The recovery is spreading, by and large

IF THE latest figures are to be believed, then last year, Japan (yes, Japan) grew faster, at 2.8%, than any G7 economy except America. And as of the final quarter of the year, it was growing faster than America as well, clocking up a 4.2% growth rate, year-on-year. Japan's GDP figures are notoriously prone to revision, so some of the shine may yet come off last year's performance. What is not in doubt, though, is that Japan's recovery is solid and increasingly broad-based.


In the recovery's early stages, rapid export growth played a crucial part in boosting industrial production and so company profits. After a soft patch early last year, export growth has accelerated again, with demand from China particularly strong. But what is striking now is the recovery in domestic demand. Companies with growing order books are spending on capital goods: fixed-capital investment grew at an annualised 7.2% in the last quarter of the year, while the outlook for machinery orders looks buoyant. Companies need to hire more workers. So the availability of jobs continues to grow. For the first time in over a decade, for instance, Japan has as many jobs on offer as there are applicants. Demand for workers is pushing up wages, and that is now clearly being felt in the shops. In the last quarter of 2005, personal consumption jumped sharply, growing at an annualised 3.2%. Department stores in and around Tokyo report brisk winter sales, and the first retail growth in nine years looks set to continue.

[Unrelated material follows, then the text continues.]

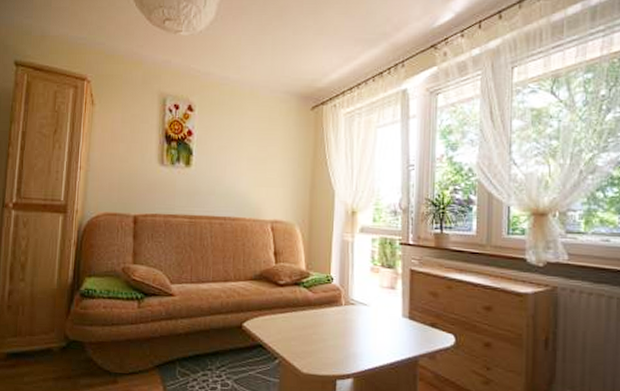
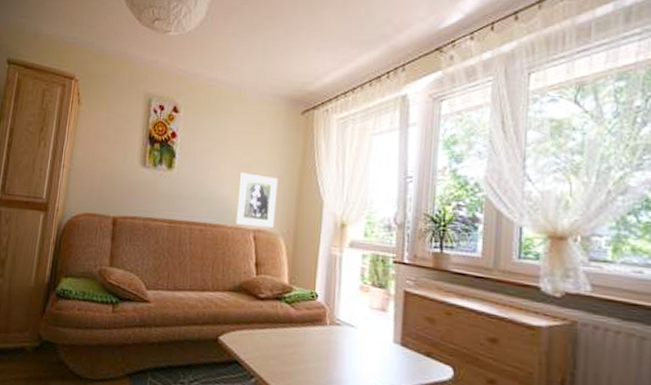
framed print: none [253,167,292,218] -> present [235,172,279,228]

Confidence is returning to the housing market, too. New housing starts are holding up in the face of heavy winter snows, as well as a confidence-sapping scandal involving faked earthquake-resistance data for condominiums. And after a period when the housing recovery was confined chiefly to the Tokyo area, it has now spread to other parts, notably around Osaka and Nagoya. Thanks partly to the demand for mortgages, bank lending is starting to pick up again for the first time in years. With Japan pulling out of deflation, the Bank of Japan is likely to begin winding down its policy of super-loose money as soon as March or, more likely, April.

What are the dark spots in this picture? Taking a mildly contrarian stance, Richard Jerram, Japan economist at Macquarie Research, finds a couple. One is fairly soft import growth for such a purportedly robust recovery. This in part reflects the extent to which the recovery is taking place not chiefly in the manufacturing sector, but rather in services, where import demand is relatively low.

A second, more worrying, blot, is that for all that the labour market has tightened over the past year, employment growth, at an annualised 0.5%, is still too sluggish. This, says Mr Jerram, could point to a skills mismatch in the economy, where people are insufficiently suited for the kind of jobs being offered; if he is right, then the situation is not likely to improve anytime soon.

The employment picture also has a strongly regional element to it. In Tokyo, one-and-a-half jobs are being offered for every applicant: but in Hokkaido and Kyushu, Japan's northernmost and southernmost big islands, there are still too few on offer. To that extent, the fruits of the recovery are sure to be shared unevenly.